Write down nothing except how many lines in the entries contain "number".

** Opening Available data block **

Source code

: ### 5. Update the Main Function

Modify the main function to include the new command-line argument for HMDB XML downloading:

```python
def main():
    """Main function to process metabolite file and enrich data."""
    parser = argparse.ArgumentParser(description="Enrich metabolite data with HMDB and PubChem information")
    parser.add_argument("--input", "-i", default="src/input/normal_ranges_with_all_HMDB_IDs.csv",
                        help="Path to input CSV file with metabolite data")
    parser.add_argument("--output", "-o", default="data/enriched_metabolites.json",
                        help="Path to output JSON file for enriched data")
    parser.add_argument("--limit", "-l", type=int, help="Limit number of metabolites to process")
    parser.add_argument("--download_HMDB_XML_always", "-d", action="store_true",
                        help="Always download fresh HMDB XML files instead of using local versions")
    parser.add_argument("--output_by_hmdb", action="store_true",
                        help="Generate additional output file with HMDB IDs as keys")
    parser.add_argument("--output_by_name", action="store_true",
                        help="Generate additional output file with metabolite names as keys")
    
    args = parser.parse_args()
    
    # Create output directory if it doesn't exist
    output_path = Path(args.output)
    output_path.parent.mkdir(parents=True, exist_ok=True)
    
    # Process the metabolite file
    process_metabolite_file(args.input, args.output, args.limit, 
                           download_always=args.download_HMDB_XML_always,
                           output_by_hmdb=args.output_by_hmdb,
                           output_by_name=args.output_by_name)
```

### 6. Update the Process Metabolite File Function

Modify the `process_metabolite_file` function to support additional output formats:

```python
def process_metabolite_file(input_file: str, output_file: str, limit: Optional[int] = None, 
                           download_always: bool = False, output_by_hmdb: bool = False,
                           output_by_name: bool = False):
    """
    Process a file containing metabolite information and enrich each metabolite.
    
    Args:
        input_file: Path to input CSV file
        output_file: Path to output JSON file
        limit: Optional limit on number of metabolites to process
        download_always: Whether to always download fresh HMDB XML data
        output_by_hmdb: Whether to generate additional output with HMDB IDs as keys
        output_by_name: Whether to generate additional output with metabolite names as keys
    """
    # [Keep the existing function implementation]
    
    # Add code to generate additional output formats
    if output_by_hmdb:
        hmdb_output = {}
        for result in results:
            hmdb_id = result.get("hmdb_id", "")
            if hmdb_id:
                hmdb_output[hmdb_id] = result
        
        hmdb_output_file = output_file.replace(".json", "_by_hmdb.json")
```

** Closing Available data block **

Response to this exercise:
2